Prerequisites: NUFD 367.
NUFD490: Nutrition and Food Science Professional Seminar (l hour seminar)
A capstone course which provides skills necessary for beginning professionals in nutrition and food science fields. 1 sh.
Prerequisites: NUFD 130 and NUFD 304; Restricted to Nutrition and Food Science majors with concentrations in Dietetics (NUFD), Food Management (NUFM), or General (NUFG), Food Systems (NUSY) or Applied Nutrition (NUFA). Starting Winter 2016: NUFD 130 and NUFD 304; Restricted to Nutrition and Food Science majors with concentrations in Dietetics (NUFD), Food Systems (NUSY), Food Science (NUSC), or Applied Nutrition (NUFA).
PSYC101: Introduction to Psychology (3 hours lecture)
This course is an introduction to the study of human behavior and surveys major topics within the diverse discipline of psychology.

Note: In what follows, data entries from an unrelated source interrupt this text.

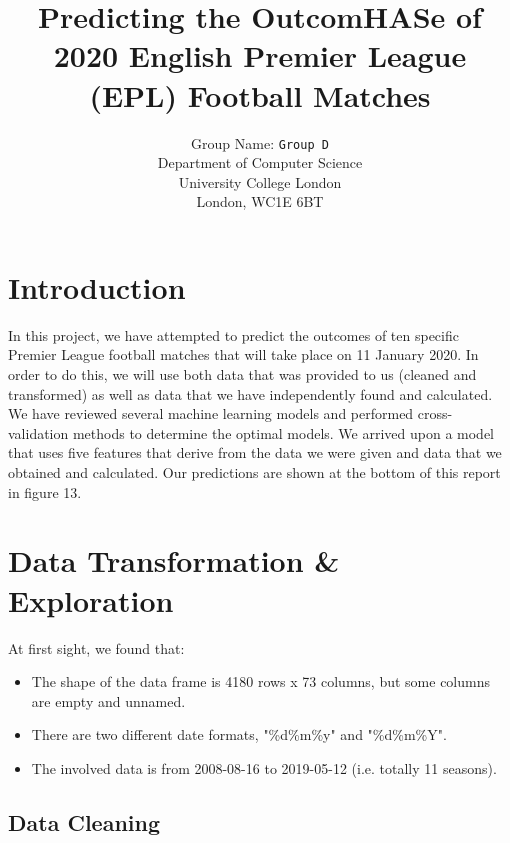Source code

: \documentclass{article}
\title{Predicting the OutcomHASe of 2020 English Premier League (EPL) Football Matches}
\author{
 Group Name: \texttt{Group D}\\
  Department of Computer Science\\
  University College London\\
  London, WC1E 6BT\\
}
\begin{document}
\maketitle
{}


\section{Introduction }
In this project, we have attempted to predict the outcomes of ten specific Premier League football matches that will take place on 11 January 2020. In order to do this, we will use both data that was provided to us (cleaned and transformed) as well as data that we have independently found and calculated. We have reviewed several machine learning models and performed cross-validation methods to determine the optimal models. We arrived upon a model that uses five features that derive from the data we were given and data that we obtained and calculated. Our predictions are shown at the bottom of this report in figure 13.

\section{Data Transformation \& Exploration}

At first sight, we found that:
\begin{itemize}
\item The shape of the data frame is 4180 rows x 73 columns, but some columns are empty and unnamed.
\item There are two different date formats, "\%d\/\%m\/\%y" and "\%d\/\%m\/\%Y".
\item The involved data is from 2008-08-16 to 2019-05-12 (i.e. totally 11 seasons).
\end{itemize}


\subsection{Data Cleaning}
\end{document}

Topics covered will come from each of four core areas offered by the psychology department: Social/Applied (e.g., Social, Industrial-Organizational, Health), Biological Basis of Behavior (e.g., Physiology, Perception, Motivation/Emotion, Comparative Animal Behavior), Cognition (e.g., Learning and Memory, Conditioning and Learning, Cognition, Language) and Personality (e.g., Personality, Abnormal, Development). Meets Gen Ed 2002 - Social Science for non-psychology majors only. 3 sh.